>>>
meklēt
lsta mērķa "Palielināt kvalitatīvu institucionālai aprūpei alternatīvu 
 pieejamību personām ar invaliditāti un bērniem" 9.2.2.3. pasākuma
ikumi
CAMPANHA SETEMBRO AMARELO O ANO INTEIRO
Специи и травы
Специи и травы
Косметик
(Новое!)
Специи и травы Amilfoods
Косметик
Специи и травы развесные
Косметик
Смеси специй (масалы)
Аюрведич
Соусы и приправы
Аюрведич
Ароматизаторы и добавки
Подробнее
<<<
>>>
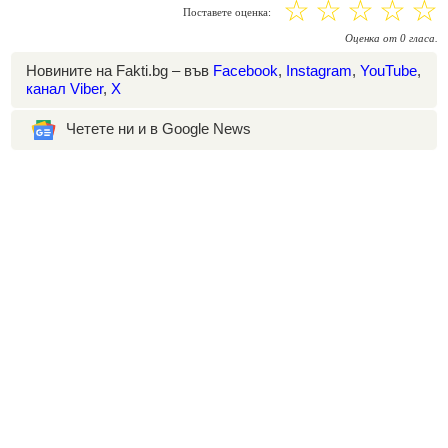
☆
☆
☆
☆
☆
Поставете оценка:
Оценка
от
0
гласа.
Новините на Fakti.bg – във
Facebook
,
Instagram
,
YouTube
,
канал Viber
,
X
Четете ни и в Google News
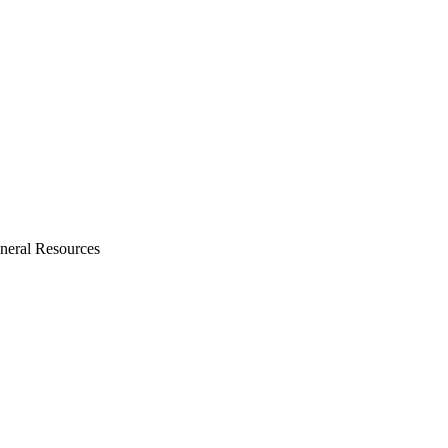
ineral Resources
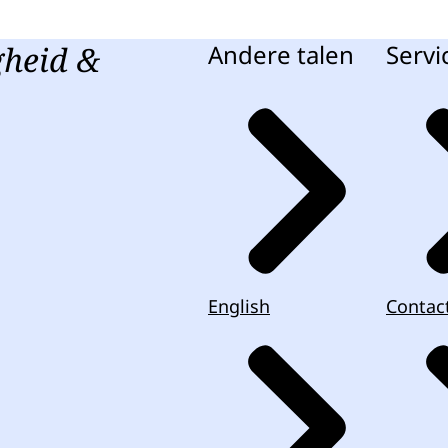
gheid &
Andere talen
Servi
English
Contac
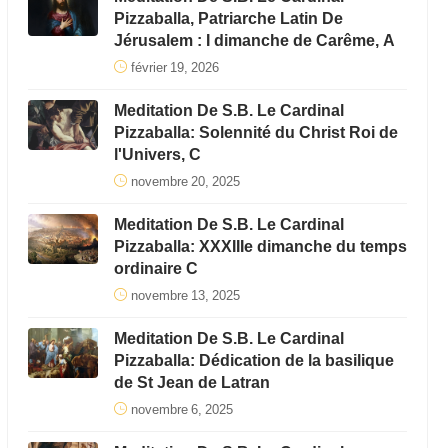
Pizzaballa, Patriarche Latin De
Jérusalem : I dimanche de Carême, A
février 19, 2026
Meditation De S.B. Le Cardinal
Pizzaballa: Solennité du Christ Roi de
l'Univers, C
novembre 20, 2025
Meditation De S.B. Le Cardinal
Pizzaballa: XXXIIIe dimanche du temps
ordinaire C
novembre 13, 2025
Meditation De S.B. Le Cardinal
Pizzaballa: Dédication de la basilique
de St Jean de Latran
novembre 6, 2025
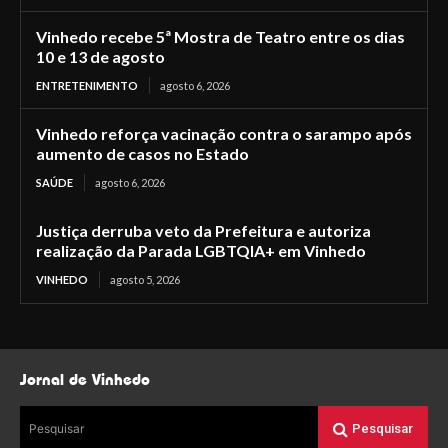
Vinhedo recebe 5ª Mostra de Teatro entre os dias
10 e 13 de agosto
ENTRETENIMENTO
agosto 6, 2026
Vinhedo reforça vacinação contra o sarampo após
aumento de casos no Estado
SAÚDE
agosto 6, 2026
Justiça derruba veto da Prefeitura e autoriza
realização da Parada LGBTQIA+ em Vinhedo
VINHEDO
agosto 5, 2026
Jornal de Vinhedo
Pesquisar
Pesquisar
<<<
→ Exercise objective: Your task is to find each line in the entries that contains the string "травы" and copy it.

→ Output for this task:
Специи и травы
Специи и травы
Специи и травы Amilfoods
Специи и травы развесные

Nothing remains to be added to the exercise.